Entries in the following listing are to be copied exactly as they stand.
+ + + + + + +
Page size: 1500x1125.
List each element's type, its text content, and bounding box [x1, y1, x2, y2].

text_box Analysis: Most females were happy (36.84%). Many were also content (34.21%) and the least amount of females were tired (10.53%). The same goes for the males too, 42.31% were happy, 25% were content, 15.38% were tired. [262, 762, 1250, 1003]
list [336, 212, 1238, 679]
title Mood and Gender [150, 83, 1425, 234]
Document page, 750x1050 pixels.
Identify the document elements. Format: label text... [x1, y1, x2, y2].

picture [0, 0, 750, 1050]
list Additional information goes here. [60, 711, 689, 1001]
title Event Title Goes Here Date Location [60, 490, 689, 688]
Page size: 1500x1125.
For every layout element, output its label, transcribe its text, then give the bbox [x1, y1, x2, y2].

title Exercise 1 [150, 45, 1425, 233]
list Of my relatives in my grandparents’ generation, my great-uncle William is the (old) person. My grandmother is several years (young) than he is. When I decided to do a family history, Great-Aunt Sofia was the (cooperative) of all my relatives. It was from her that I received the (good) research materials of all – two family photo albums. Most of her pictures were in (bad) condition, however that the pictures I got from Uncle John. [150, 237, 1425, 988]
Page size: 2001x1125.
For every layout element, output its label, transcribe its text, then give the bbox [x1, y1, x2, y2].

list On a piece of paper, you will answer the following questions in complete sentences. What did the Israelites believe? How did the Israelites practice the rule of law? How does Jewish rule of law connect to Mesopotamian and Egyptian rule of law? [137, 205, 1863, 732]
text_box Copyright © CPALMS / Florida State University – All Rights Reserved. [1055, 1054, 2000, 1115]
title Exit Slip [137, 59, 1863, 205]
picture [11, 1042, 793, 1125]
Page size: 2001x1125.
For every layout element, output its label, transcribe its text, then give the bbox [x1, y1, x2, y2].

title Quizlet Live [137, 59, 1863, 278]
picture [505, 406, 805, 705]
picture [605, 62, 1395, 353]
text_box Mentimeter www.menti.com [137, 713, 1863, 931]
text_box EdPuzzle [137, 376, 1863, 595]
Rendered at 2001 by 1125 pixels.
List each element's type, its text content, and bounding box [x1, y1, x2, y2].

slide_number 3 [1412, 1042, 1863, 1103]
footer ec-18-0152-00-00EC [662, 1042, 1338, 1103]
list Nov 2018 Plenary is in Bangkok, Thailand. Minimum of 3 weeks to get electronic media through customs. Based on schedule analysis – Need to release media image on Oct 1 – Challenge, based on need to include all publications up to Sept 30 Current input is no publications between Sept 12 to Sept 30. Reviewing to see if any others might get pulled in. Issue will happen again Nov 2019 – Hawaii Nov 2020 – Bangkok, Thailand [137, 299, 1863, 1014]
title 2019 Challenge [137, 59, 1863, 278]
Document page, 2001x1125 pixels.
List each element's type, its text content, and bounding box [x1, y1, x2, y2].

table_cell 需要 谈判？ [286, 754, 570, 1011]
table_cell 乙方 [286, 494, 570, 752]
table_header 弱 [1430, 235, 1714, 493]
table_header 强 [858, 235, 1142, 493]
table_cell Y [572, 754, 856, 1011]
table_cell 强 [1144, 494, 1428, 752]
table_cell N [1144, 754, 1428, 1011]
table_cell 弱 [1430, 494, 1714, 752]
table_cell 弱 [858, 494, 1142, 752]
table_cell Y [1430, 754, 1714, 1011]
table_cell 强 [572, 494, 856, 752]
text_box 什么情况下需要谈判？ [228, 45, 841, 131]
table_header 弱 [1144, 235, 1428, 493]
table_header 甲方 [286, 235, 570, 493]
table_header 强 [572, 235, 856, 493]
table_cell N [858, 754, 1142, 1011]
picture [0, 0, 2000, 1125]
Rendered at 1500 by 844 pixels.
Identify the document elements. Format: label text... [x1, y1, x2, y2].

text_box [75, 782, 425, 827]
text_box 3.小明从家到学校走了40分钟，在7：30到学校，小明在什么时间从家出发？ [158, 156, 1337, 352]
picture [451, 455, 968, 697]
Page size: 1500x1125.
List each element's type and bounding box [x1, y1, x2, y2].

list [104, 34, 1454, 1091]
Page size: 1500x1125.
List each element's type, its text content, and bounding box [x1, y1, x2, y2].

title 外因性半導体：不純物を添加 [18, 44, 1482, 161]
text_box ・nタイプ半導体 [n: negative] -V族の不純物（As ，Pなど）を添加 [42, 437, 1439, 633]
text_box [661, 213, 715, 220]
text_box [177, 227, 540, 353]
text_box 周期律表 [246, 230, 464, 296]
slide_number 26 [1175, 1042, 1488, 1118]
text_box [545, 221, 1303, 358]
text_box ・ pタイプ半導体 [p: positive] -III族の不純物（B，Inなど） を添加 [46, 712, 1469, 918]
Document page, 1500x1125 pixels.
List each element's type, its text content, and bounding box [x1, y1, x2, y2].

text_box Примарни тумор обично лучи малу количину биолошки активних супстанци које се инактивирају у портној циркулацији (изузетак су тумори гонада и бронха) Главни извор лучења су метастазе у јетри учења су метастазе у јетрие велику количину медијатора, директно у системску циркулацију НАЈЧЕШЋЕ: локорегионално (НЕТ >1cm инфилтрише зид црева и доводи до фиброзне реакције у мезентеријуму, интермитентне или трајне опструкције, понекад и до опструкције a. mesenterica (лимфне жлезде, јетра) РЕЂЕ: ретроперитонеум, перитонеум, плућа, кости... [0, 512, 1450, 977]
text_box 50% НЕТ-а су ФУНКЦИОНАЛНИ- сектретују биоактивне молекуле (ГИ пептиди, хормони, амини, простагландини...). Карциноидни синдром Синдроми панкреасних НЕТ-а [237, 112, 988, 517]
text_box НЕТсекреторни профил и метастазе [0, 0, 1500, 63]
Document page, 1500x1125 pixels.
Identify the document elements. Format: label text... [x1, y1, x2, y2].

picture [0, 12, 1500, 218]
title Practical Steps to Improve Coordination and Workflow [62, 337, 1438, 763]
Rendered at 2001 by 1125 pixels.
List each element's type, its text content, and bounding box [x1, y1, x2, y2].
+ + + + + + +
* _SOLUTION TO THIS TASK_:
Page size: 1500x1125.
List each element's type, its text content, and bounding box [x1, y1, x2, y2].

text_box Analysis: Most females were happy (36.84%). Many were also content (34.21%) and the least amount of females were tired (10.53%). The same goes for the males too, 42.31% were happy, 25% were content, 15.38% were tired. [262, 762, 1250, 1003]
list [336, 212, 1238, 679]
title Mood and Gender [150, 83, 1425, 234]
Document page, 750x1050 pixels.
Identify the document elements. Format: label text... [x1, y1, x2, y2].

picture [0, 0, 750, 1050]
list Additional information goes here. [60, 711, 689, 1001]
title Event Title Goes Here Date Location [60, 490, 689, 688]
Page size: 1500x1125.
For every layout element, output its label, transcribe its text, then give the bbox [x1, y1, x2, y2].

title Exercise 1 [150, 45, 1425, 233]
list Of my relatives in my grandparents’ generation, my great-uncle William is the (old) person. My grandmother is several years (young) than he is. When I decided to do a family history, Great-Aunt Sofia was the (cooperative) of all my relatives. It was from her that I received the (good) research materials of all – two family photo albums. Most of her pictures were in (bad) condition, however that the pictures I got from Uncle John. [150, 237, 1425, 988]
Page size: 2001x1125.
For every layout element, output its label, transcribe its text, then give the bbox [x1, y1, x2, y2].

list On a piece of paper, you will answer the following questions in complete sentences. What did the Israelites believe? How did the Israelites practice the rule of law? How does Jewish rule of law connect to Mesopotamian and Egyptian rule of law? [137, 205, 1863, 732]
text_box Copyright © CPALMS / Florida State University – All Rights Reserved. [1055, 1054, 2000, 1115]
title Exit Slip [137, 59, 1863, 205]
picture [11, 1042, 793, 1125]
Page size: 2001x1125.
For every layout element, output its label, transcribe its text, then give the bbox [x1, y1, x2, y2].

title Quizlet Live [137, 59, 1863, 278]
picture [505, 406, 805, 705]
picture [605, 62, 1395, 353]
text_box Mentimeter www.menti.com [137, 713, 1863, 931]
text_box EdPuzzle [137, 376, 1863, 595]
Rendered at 2001 by 1125 pixels.
List each element's type, its text content, and bounding box [x1, y1, x2, y2].

slide_number 3 [1412, 1042, 1863, 1103]
footer ec-18-0152-00-00EC [662, 1042, 1338, 1103]
list Nov 2018 Plenary is in Bangkok, Thailand. Minimum of 3 weeks to get electronic media through customs. Based on schedule analysis – Need to release media image on Oct 1 – Challenge, based on need to include all publications up to Sept 30 Current input is no publications between Sept 12 to Sept 30. Reviewing to see if any others might get pulled in. Issue will happen again Nov 2019 – Hawaii Nov 2020 – Bangkok, Thailand [137, 299, 1863, 1014]
title 2019 Challenge [137, 59, 1863, 278]
Document page, 2001x1125 pixels.
List each element's type, its text content, and bounding box [x1, y1, x2, y2].

table_cell 需要 谈判？ [286, 754, 570, 1011]
table_cell 乙方 [286, 494, 570, 752]
table_header 弱 [1430, 235, 1714, 493]
table_header 强 [858, 235, 1142, 493]
table_cell Y [572, 754, 856, 1011]
table_cell 强 [1144, 494, 1428, 752]
table_cell N [1144, 754, 1428, 1011]
table_cell 弱 [1430, 494, 1714, 752]
table_cell 弱 [858, 494, 1142, 752]
table_cell Y [1430, 754, 1714, 1011]
table_cell 强 [572, 494, 856, 752]
text_box 什么情况下需要谈判？ [228, 45, 841, 131]
table_header 弱 [1144, 235, 1428, 493]
table_header 甲方 [286, 235, 570, 493]
table_header 强 [572, 235, 856, 493]
table_cell N [858, 754, 1142, 1011]
picture [0, 0, 2000, 1125]
Rendered at 1500 by 844 pixels.
Identify the document elements. Format: label text... [x1, y1, x2, y2].

text_box [75, 782, 425, 827]
text_box 3.小明从家到学校走了40分钟，在7：30到学校，小明在什么时间从家出发？ [158, 156, 1337, 352]
picture [451, 455, 968, 697]
Page size: 1500x1125.
List each element's type and bounding box [x1, y1, x2, y2].

list [104, 34, 1454, 1091]
Page size: 1500x1125.
List each element's type, its text content, and bounding box [x1, y1, x2, y2].

title 外因性半導体：不純物を添加 [18, 44, 1482, 161]
text_box ・nタイプ半導体 [n: negative] -V族の不純物（As ，Pなど）を添加 [42, 437, 1439, 633]
text_box [661, 213, 715, 220]
text_box [177, 227, 540, 353]
text_box 周期律表 [246, 230, 464, 296]
slide_number 26 [1175, 1042, 1488, 1118]
text_box [545, 221, 1303, 358]
text_box ・ pタイプ半導体 [p: positive] -III族の不純物（B，Inなど） を添加 [46, 712, 1469, 918]
Document page, 1500x1125 pixels.
List each element's type, its text content, and bounding box [x1, y1, x2, y2].

text_box Примарни тумор обично лучи малу количину биолошки активних супстанци које се инактивирају у портној циркулацији (изузетак су тумори гонада и бронха) Главни извор лучења су метастазе у јетри учења су метастазе у јетрие велику количину медијатора, директно у системску циркулацију НАЈЧЕШЋЕ: локорегионално (НЕТ >1cm инфилтрише зид црева и доводи до фиброзне реакције у мезентеријуму, интермитентне или трајне опструкције, понекад и до опструкције a. mesenterica (лимфне жлезде, јетра) РЕЂЕ: ретроперитонеум, перитонеум, плућа, кости... [0, 512, 1450, 977]
text_box 50% НЕТ-а су ФУНКЦИОНАЛНИ- сектретују биоактивне молекуле (ГИ пептиди, хормони, амини, простагландини...). Карциноидни синдром Синдроми панкреасних НЕТ-а [237, 112, 988, 517]
text_box НЕТсекреторни профил и метастазе [0, 0, 1500, 63]
Document page, 1500x1125 pixels.
Identify the document elements. Format: label text... [x1, y1, x2, y2].

picture [0, 12, 1500, 218]
title Practical Steps to Improve Coordination and Workflow [62, 337, 1438, 763]
Rendered at 2001 by 1125 pixels.
List each element's type, its text content, and bounding box [x1, y1, x2, y2].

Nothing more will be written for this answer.